■ Work task: All that should come back is the lines of the data below from the one containing "nose: (591, 881)" to the one containing "left knee: (66, 414)", inclusive, exactly as they stand.

■ Saved data entries:
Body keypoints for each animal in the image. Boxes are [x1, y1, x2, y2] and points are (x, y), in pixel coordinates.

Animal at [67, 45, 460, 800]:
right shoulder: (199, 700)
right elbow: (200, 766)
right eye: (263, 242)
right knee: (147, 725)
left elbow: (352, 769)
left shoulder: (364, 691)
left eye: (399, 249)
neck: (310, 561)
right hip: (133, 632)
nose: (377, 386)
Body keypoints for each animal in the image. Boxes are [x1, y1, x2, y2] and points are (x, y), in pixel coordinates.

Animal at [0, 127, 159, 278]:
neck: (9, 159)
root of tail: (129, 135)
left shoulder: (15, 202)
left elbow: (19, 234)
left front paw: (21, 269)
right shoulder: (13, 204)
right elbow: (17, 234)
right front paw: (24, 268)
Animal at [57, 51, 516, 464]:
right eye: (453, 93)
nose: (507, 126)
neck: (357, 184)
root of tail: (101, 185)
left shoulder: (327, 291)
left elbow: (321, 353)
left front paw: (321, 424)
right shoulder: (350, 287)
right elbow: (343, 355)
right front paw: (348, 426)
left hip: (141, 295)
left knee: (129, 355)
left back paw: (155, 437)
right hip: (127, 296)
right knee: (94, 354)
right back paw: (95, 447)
* * *
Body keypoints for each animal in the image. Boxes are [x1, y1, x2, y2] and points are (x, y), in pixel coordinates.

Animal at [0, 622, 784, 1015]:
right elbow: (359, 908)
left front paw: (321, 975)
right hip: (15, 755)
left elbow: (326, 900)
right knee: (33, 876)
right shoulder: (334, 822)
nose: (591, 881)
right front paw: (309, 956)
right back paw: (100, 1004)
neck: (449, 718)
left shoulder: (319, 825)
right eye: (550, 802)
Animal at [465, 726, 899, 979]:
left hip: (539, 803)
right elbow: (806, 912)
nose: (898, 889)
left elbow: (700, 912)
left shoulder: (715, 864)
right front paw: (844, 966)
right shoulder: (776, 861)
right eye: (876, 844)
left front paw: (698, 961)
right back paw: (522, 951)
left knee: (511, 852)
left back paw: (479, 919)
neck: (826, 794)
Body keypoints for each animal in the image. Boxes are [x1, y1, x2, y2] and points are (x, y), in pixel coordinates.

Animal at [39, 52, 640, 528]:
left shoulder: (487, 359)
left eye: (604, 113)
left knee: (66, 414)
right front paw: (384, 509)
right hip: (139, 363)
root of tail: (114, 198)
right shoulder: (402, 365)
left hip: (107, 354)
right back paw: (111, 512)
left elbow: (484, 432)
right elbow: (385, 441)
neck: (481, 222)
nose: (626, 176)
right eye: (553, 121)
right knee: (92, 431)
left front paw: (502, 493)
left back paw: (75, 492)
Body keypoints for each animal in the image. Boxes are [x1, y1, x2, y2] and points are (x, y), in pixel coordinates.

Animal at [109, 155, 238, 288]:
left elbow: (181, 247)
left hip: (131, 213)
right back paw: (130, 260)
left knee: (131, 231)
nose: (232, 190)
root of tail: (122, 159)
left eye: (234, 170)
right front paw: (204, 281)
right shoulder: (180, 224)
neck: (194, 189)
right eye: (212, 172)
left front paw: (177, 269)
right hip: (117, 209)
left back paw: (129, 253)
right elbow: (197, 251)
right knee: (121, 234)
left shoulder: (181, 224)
==
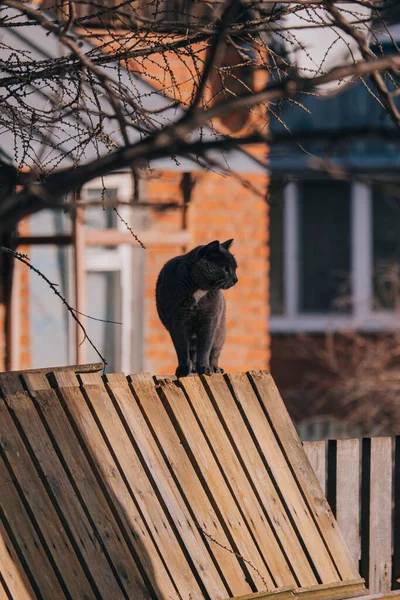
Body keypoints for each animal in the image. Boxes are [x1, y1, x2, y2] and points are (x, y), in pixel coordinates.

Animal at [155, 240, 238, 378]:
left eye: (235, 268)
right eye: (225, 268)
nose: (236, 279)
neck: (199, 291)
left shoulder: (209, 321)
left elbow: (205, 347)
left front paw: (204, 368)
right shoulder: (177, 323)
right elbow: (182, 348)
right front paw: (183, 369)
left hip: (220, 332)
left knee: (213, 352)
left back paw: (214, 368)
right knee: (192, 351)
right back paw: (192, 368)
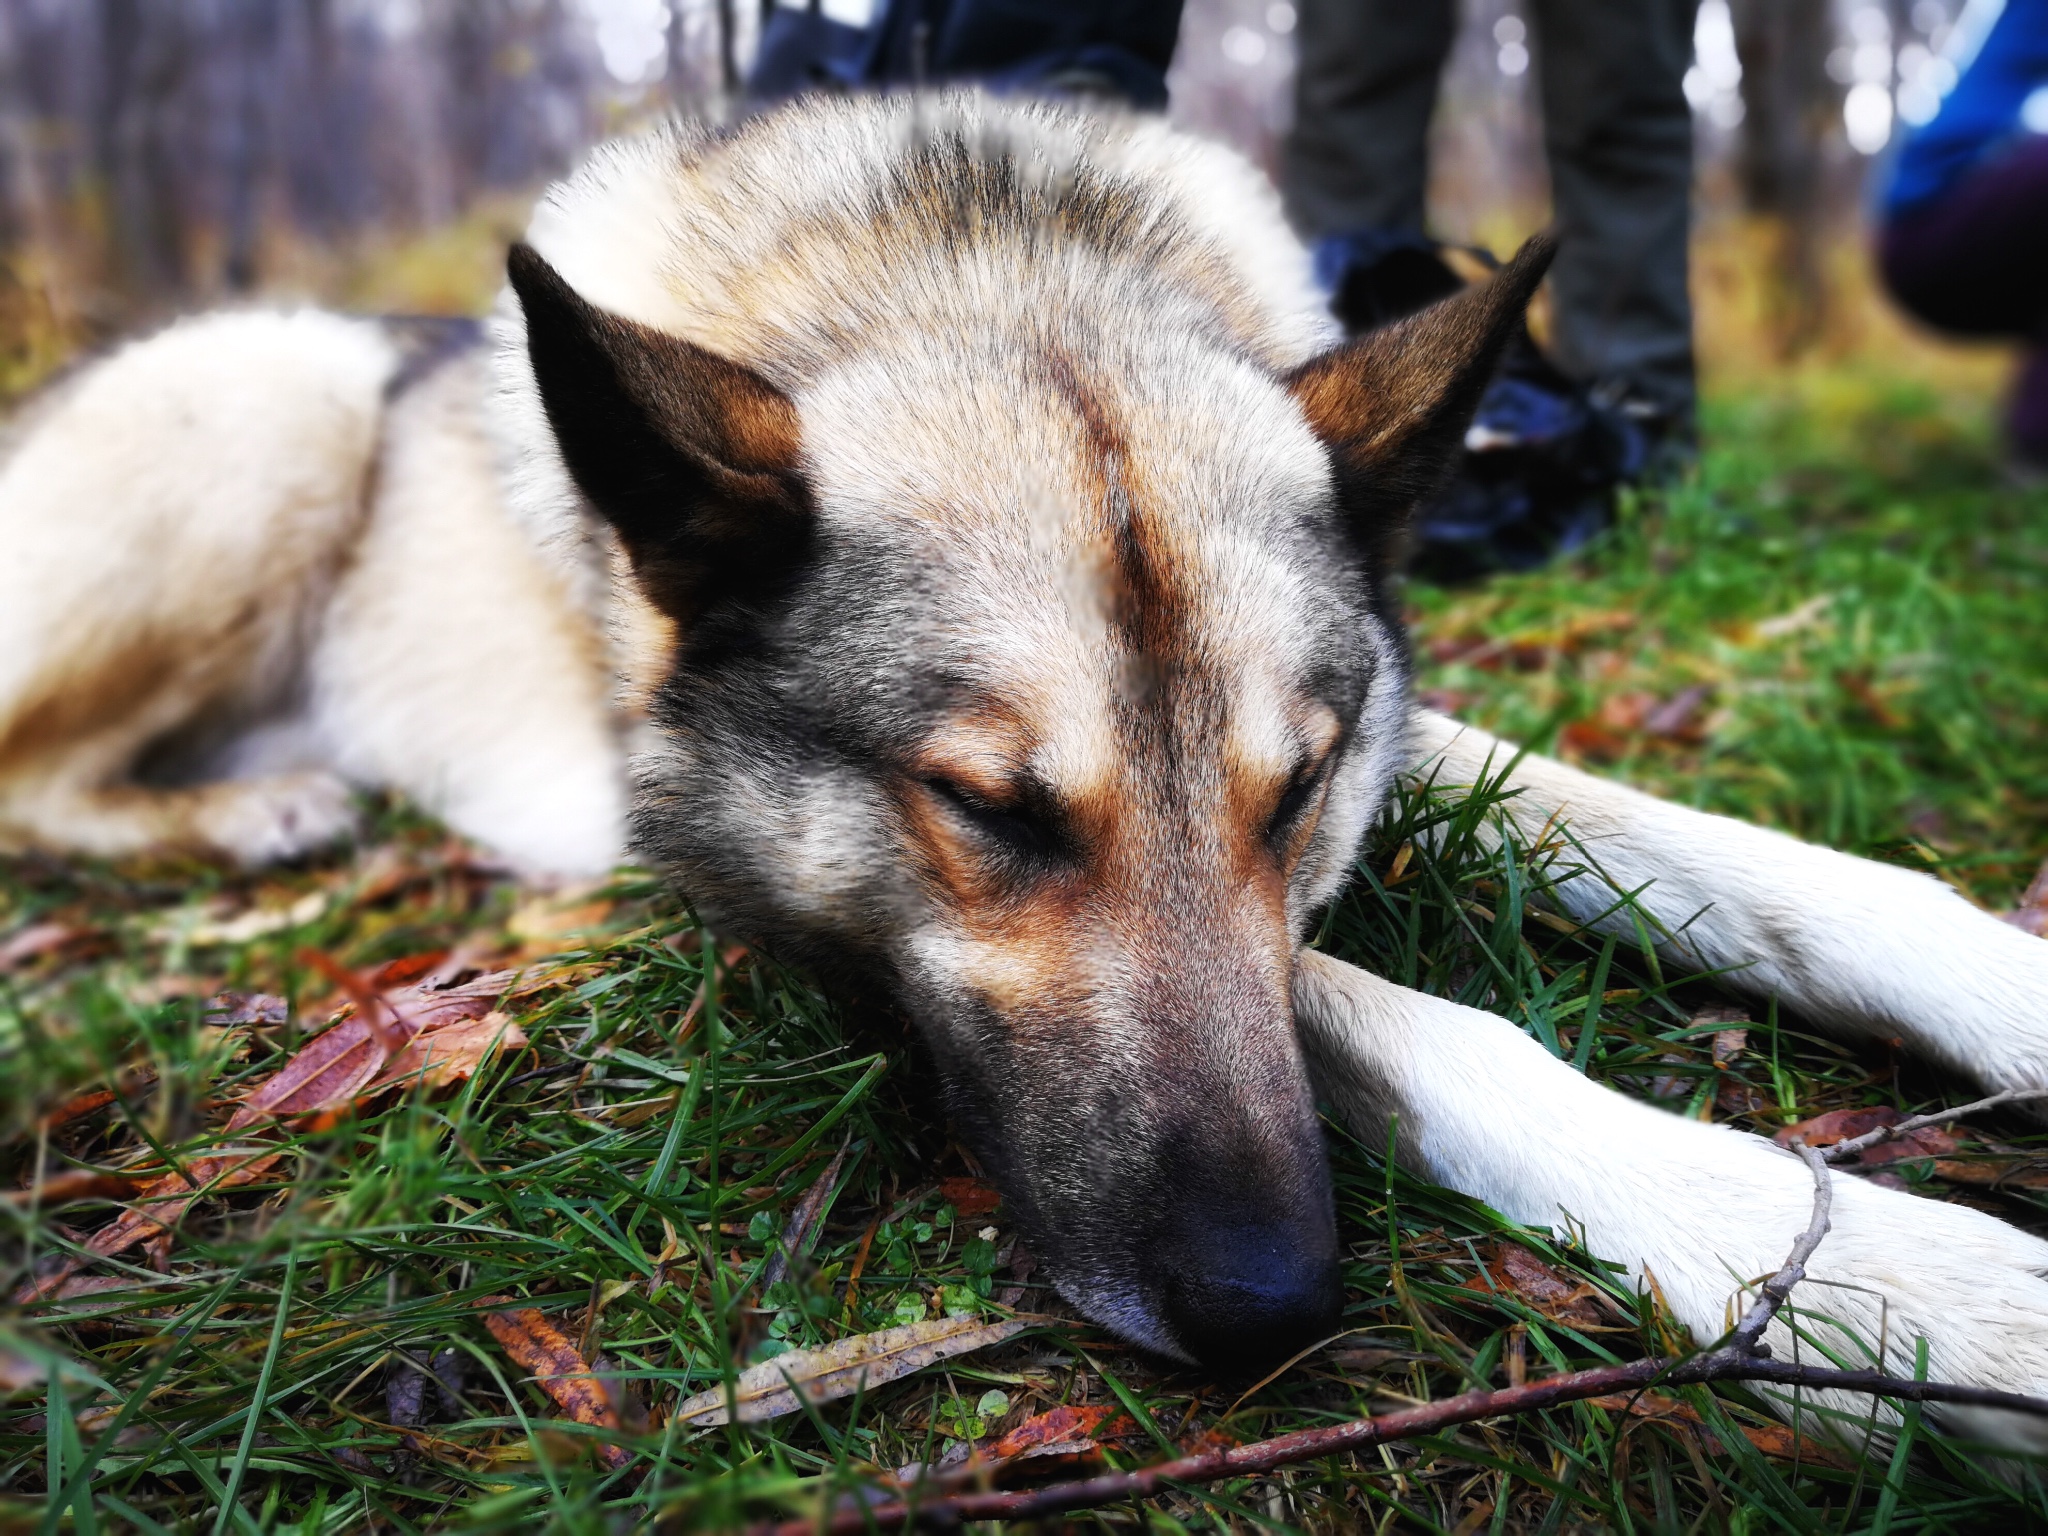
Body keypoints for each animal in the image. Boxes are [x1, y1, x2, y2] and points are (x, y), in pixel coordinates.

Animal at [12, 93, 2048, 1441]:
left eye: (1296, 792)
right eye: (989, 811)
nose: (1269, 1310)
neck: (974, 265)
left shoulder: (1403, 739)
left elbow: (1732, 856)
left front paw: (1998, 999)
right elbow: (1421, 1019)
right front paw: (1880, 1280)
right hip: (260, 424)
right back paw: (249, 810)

■ Answer to the problem:
nose: (591, 881)
right front paw: (309, 956)
right back paw: (100, 1004)
neck: (449, 718)
left shoulder: (319, 825)
right eye: (550, 802)
Animal at [465, 726, 899, 979]:
left hip: (539, 803)
right elbow: (806, 912)
nose: (898, 889)
left elbow: (700, 912)
left shoulder: (715, 864)
right front paw: (844, 966)
right shoulder: (776, 861)
right eye: (876, 844)
left front paw: (698, 961)
right back paw: (522, 951)
left knee: (511, 852)
left back paw: (479, 919)
neck: (826, 794)
Body keypoints for each animal in the image. Boxes are [x1, y1, x2, y2] and points are (x, y), in pixel coordinates.

Animal at [39, 52, 640, 528]:
left shoulder: (487, 359)
left eye: (604, 113)
left knee: (66, 414)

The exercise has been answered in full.